There has been many cougar sightings in Port Moody in the past few months. My husband spotted a cougar strolling on Ioco Rd in the early hours last Friday. He called 911 & Port Moody police responded in under 5 minutes, which shows their great concern for public safety. If you are a resident of Port Moody and have ever dealt with the PMPD, then you know how amazing they are at keeping Port Moody one of the safest communites. Here is a response from the PMPD regarding an email my husband sent them regarding the recent cougar sightings:
Thank you for bringing forward your concerns in regards to the recent sightings of cougars in Port Moody.
I have spoken with the BC Conservation service and they are aware of the recent sightings as well. Anytime the Port Moody Police receive reports of cougar sightings, we do notify the BC Conservations Service.
If any animal is behaving in an aggressive manner in a populated area, the police and Conservation will respond and do what is needed to ensure the safety of the public.
I have spoken with both the BC Provincial Conservation Report line and the Conservation Officer that is directly assigned to the area. Both provided the following information.
Cougars are typically nocturnal animals and deer is their primary source of food. Due to the heavy snow pack, it is likely that the animals that we are seeing are moving down the mountain with the deer. Within populated areas, cougars can often find other food sources such as rats, moles, squirrels, mice and raccoons. Conservation recommends that everyone is mindful of their own attractants within their control and remind their neighbours of the same. Ensuring that there is no birdfeeders or open garbage that may attract rodents will help. Please ensure you keep your outdoor cooking appliances clean and report any cougar sightings to the BC Conservation Service at 1-877-952-7277.

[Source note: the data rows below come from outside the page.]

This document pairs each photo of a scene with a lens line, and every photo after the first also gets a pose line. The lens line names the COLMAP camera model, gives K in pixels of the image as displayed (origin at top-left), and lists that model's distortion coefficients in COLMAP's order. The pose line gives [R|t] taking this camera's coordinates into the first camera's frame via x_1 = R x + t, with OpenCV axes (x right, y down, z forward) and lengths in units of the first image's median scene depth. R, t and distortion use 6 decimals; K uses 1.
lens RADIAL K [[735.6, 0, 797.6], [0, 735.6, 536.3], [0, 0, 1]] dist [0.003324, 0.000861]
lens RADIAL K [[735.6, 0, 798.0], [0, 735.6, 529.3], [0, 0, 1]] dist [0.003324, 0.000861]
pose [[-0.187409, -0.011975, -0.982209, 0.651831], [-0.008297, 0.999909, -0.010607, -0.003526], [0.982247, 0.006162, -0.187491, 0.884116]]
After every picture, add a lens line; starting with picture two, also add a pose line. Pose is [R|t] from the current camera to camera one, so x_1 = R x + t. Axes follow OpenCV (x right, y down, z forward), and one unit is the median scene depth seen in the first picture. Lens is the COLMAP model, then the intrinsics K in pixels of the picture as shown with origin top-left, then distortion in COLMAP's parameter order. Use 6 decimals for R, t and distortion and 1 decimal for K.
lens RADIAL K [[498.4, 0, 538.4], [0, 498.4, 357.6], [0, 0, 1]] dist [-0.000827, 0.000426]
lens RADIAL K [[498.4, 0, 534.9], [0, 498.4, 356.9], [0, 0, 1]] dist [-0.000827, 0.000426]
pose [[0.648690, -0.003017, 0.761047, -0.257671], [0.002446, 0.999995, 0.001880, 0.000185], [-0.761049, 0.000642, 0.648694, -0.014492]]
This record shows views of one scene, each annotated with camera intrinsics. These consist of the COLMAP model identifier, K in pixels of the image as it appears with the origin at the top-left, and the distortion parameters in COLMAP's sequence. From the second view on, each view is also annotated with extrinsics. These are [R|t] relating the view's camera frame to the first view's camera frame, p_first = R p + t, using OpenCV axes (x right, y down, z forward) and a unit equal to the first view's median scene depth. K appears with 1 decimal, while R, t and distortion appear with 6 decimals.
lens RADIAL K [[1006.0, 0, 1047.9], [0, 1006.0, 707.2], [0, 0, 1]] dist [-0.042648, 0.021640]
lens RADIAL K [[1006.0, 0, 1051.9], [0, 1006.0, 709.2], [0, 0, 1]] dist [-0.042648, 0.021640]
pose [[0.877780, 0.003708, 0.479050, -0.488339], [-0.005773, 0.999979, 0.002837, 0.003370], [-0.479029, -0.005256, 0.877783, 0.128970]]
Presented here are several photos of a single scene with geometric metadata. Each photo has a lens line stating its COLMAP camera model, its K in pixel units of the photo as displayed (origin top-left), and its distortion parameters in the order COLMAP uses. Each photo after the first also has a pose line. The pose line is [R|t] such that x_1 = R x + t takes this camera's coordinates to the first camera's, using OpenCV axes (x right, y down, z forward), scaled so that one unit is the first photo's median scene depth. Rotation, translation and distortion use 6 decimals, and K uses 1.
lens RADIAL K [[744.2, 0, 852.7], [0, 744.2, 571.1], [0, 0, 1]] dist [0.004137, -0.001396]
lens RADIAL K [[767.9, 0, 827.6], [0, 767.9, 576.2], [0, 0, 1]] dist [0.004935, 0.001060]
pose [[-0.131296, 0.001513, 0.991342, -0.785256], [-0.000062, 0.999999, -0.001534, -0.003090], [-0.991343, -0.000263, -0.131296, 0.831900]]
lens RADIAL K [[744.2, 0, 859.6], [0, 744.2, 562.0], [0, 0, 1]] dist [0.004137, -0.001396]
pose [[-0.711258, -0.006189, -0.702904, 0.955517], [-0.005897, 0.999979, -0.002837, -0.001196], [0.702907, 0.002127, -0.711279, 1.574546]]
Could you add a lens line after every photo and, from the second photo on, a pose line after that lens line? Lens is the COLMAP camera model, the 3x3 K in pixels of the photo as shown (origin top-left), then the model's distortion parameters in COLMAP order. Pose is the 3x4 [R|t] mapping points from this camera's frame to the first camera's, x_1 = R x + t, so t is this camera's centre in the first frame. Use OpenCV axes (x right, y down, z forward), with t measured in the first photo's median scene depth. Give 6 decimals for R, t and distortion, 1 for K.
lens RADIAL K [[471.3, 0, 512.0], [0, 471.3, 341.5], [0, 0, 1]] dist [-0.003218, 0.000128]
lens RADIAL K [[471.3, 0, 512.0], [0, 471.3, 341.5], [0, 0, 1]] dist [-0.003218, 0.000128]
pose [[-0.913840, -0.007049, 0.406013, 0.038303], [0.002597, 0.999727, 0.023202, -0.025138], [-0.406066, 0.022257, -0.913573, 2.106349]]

Cougars will move on paths and travel ways when the area is free of people, usually at night. This is what was likely observed on our new Skytrain rail last week.
With that in mind we would recommend that you remain vigilant and encourage children to play in groups while being supervised, and keep small pets inside after dark. Having noise makers or music playing while the children are outside can assist. Dogs are often excellent warning devices.
No information received by Conservation have reported predatory or stalking behaviour and there has been no behavior reported that would warrant destruction. All of the reports have been sightings of the animals in the area. The activities of these cougars are being monitored by Conservation and they will respond accordingly should their observed behaviour change.
If you observe a cougar moving through the area, please contact the BC Conservation Service at 1-877-952-7277 and the Port Moody Police non-emergency line at 604-461-3456. If you believe the cougar’s behaviour appears aggressive or dangerous, call 911 immediately.